Given entries |
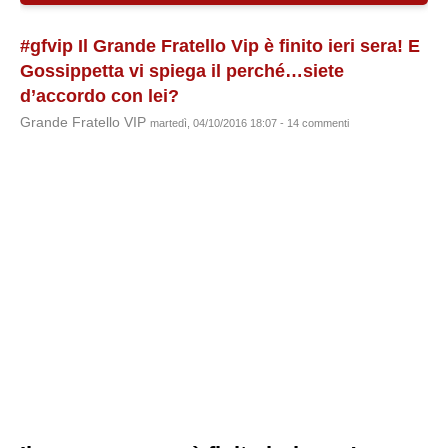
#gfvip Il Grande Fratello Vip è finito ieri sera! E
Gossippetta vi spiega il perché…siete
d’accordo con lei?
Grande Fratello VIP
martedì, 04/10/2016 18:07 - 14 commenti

...

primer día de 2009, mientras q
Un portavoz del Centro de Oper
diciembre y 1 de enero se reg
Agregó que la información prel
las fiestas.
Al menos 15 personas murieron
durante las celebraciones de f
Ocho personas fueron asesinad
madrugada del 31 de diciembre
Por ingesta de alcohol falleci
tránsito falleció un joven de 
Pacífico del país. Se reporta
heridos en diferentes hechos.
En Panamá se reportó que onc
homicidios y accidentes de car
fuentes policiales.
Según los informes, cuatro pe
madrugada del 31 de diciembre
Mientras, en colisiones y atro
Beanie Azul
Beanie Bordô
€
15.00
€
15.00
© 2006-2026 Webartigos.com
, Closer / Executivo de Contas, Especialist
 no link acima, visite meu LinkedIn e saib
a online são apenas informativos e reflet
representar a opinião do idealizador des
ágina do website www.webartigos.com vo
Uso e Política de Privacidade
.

Job |
Copy range, inclusive: the line holding "d’accordo con lei?" to the line holding "martedì, 04/10/2016 18:07 - 14 commenti". Reproduce exactly those lines of the records above and no others.

Result of this exercise |
d’accordo con lei?
Grande Fratello VIP
martedì, 04/10/2016 18:07 - 14 commenti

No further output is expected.